Start of Exercise inputs

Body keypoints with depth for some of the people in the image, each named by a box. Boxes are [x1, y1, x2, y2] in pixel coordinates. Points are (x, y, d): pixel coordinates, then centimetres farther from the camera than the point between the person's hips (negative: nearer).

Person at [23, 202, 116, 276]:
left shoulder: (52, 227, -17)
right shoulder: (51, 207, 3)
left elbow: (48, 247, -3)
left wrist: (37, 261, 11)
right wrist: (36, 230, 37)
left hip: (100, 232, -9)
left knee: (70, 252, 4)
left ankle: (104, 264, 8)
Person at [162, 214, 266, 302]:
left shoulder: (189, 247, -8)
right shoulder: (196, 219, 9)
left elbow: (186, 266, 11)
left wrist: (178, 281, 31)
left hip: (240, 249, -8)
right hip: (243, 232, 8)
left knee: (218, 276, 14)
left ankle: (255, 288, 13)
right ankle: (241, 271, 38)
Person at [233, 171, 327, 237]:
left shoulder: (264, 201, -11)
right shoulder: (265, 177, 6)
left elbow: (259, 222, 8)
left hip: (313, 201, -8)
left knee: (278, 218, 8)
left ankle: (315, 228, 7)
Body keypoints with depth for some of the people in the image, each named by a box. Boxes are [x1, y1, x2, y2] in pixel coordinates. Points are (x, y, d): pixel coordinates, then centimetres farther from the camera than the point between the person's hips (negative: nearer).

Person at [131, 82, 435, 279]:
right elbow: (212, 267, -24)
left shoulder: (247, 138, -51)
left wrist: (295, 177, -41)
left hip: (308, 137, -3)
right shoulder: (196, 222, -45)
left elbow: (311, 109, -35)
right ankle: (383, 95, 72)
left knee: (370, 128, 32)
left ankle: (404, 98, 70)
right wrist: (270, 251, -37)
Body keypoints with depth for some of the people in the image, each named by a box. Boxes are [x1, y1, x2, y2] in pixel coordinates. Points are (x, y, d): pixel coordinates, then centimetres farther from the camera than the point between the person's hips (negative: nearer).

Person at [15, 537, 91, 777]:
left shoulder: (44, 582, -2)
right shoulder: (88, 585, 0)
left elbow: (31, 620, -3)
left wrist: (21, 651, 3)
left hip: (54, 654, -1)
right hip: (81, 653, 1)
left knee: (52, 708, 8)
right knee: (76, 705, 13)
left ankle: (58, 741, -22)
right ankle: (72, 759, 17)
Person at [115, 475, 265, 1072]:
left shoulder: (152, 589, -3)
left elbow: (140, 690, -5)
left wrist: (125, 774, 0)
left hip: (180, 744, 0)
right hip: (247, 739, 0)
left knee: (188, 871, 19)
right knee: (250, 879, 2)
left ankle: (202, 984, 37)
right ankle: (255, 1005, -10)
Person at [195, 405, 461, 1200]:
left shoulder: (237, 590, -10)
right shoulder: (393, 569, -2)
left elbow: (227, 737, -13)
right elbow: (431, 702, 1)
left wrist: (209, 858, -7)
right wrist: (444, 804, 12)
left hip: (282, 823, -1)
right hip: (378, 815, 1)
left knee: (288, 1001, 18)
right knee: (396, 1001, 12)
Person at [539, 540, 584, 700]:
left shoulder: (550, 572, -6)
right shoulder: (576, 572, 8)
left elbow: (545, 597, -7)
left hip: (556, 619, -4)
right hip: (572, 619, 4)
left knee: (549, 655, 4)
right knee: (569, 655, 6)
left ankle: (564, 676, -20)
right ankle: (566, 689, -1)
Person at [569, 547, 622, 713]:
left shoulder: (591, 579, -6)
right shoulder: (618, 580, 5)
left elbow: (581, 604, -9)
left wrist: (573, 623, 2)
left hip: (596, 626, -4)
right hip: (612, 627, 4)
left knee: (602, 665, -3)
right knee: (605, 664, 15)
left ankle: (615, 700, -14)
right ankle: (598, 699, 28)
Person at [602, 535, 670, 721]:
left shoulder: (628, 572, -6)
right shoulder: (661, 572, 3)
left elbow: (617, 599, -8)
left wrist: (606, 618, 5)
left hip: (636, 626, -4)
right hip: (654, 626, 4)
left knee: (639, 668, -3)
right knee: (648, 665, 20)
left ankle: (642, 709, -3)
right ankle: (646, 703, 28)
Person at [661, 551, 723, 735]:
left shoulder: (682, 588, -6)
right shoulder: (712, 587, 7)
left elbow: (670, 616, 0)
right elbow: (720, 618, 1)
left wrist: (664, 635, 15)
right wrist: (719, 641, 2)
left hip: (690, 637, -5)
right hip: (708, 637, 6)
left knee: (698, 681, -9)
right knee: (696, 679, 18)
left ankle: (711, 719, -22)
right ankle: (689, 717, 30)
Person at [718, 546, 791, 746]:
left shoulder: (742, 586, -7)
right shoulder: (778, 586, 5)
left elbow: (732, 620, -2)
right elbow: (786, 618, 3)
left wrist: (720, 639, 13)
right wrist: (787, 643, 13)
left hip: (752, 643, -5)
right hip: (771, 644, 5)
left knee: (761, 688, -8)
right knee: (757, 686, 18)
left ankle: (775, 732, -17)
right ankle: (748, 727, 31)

End of Exercise inputs

### Task
Copy out, unchanged, the lines from the one containing "left ankle: (58, 741, -22)" to the one containing "right shoulder: (661, 572, 3)", including both.

### Completed exercise
left ankle: (58, 741, -22)
right ankle: (72, 759, 17)
Person at [115, 475, 265, 1072]:
left shoulder: (152, 589, -3)
left elbow: (140, 690, -5)
left wrist: (125, 774, 0)
left hip: (180, 744, 0)
right hip: (247, 739, 0)
left knee: (188, 871, 19)
right knee: (250, 879, 2)
left ankle: (202, 984, 37)
right ankle: (255, 1005, -10)
Person at [195, 405, 461, 1200]:
left shoulder: (237, 590, -10)
right shoulder: (393, 569, -2)
left elbow: (227, 737, -13)
right elbow: (431, 702, 1)
left wrist: (209, 858, -7)
right wrist: (444, 804, 12)
left hip: (282, 823, -1)
right hip: (378, 815, 1)
left knee: (288, 1001, 18)
right knee: (396, 1001, 12)
Person at [539, 540, 584, 700]:
left shoulder: (550, 572, -6)
right shoulder: (576, 572, 8)
left elbow: (545, 597, -7)
left hip: (556, 619, -4)
right hip: (572, 619, 4)
left knee: (549, 655, 4)
right knee: (569, 655, 6)
left ankle: (564, 676, -20)
right ankle: (566, 689, -1)
Person at [569, 547, 622, 713]:
left shoulder: (591, 579, -6)
right shoulder: (618, 580, 5)
left elbow: (581, 604, -9)
left wrist: (573, 623, 2)
left hip: (596, 626, -4)
right hip: (612, 627, 4)
left knee: (602, 665, -3)
right knee: (605, 664, 15)
left ankle: (615, 700, -14)
right ankle: (598, 699, 28)
Person at [602, 535, 670, 721]:
left shoulder: (628, 572, -6)
right shoulder: (661, 572, 3)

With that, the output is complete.